Microsoft has acquired Maluuba, a Montreal startup focused on making machines able to think the way people do.
According to the blog published on the company website Maluuba said, “Microsoft is an excellent match for the company and their ambitious vision of democratizing AI to empower every person and every organization on the planet fundamentally aligns with how we see our technology being used. Microsoft provides us the opportunity to deliver our work to the billions of consumer and enterprise users that can benefit from the advent of truly intelligent machines. In addition, Microsoft’s immense technical resources including back-end infrastructure (i.e. Microsoft’s Azure and GPU infrastructure) and engineering talent will help us accelerate our pace in conducting research and bringing solutions to market. In short, our new partnership enables us to advance more quickly toward our vision of creating literate machines.”
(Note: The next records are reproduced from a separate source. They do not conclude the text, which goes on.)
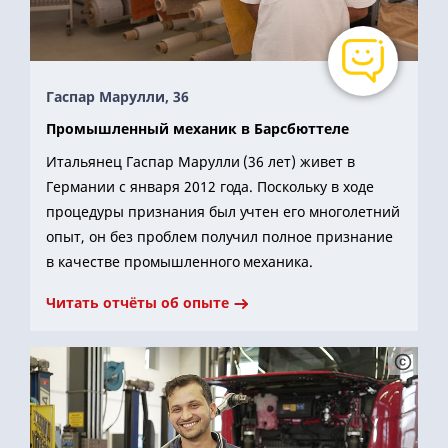
Гаспар Марулли, 36
Промышленный механик в Барсбюттеле
Итальянец Гаспар Марулли (36 лет) живет в
Германии с января 2012 года. Поскольку в ходе
процедуры признания был учтен его многолетний
опыт, он без проблем получил полное признание
в качестве промышленного механика.
Читать отчёты об опыте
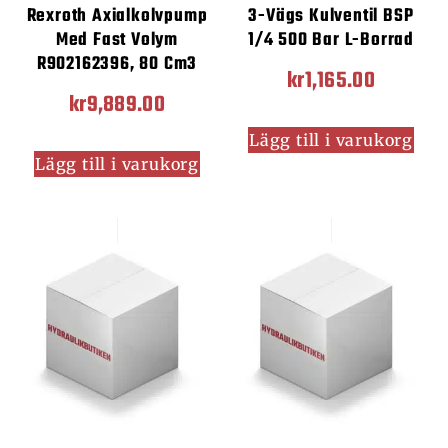
Rexroth Axialkolvpump
3-Vägs Kulventil BSP
Med Fast Volym
1/4 500 Bar L-Borrad
R902162396, 80 Cm3
kr
1,165.00
kr
9,889.00
Lägg till i varukorg
Lägg till i varukorg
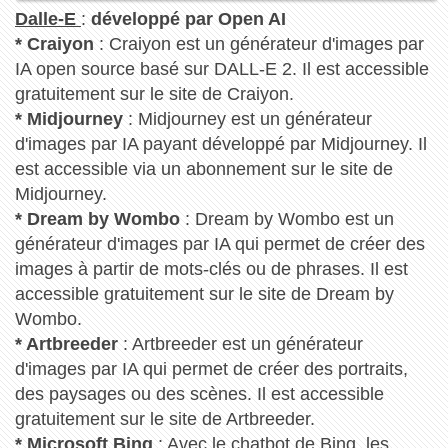
Dalle-E
:
développé par Open AI
* Craiyon
: Craiyon est un générateur d'images par
IA open source basé sur DALL-E 2. Il est accessible
gratuitement sur le site de Craiyon.
* Midjourney
: Midjourney est un générateur
d'images par IA payant développé par Midjourney. Il
est accessible via un abonnement sur le site de
Midjourney.
* Dream by Wombo
: Dream by Wombo est un
générateur d'images par IA qui permet de créer des
images à partir de mots-clés ou de phrases. Il est
accessible gratuitement sur le site de Dream by
Wombo.
* Artbreeder
: Artbreeder est un générateur
d'images par IA qui permet de créer des portraits,
des paysages ou des scènes. Il est accessible
gratuitement sur le site de Artbreeder.
* Microsoft Bing
: Avec le chatbot de Bing, les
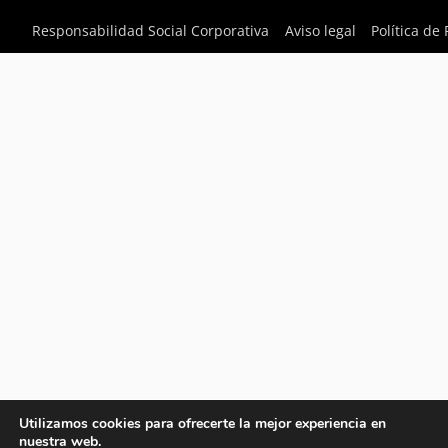
Responsabilidad Social Corporativa
Aviso legal
Política de
Utilizamos cookies para ofrecerte la mejor experiencia en
nuestra web.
Microsoft did not disclose financial terms of the acquisition.
"Maluuba's vision is to advance toward a more general artificial intelligence by creating literate machines that can think, reason and communicate like humans -- a vision exactly in line with ours," Microsoft artificial intelligence and research group executive vice president Harry Shum said in a blog post.
"I'm incredibly excited about the scenarios that this acquisition could make possible in conversational AI."
All the major tech giants like Apple, Samsung, Google and Microsoft are all aiming to develop the most sophisticated connected assistant -- working to give software the ability to understand what people say and even anticipate desires or needs.
CES this year was hot on AI and many companies showcased their products at the largest consumer electronics show. Ford which had announced Alexa integration last year is going to roll out its Alexa powered car by the end of this month.
Samsung's smart refrigerator, which acts as a connected hub -- with a voice activation system unveiled at CES -- uses the South Korean giant's Tizen operating system.
At CES, Chinese giant Baidu showcased its own virtual assistant "Little Fish" which will debut in China this year.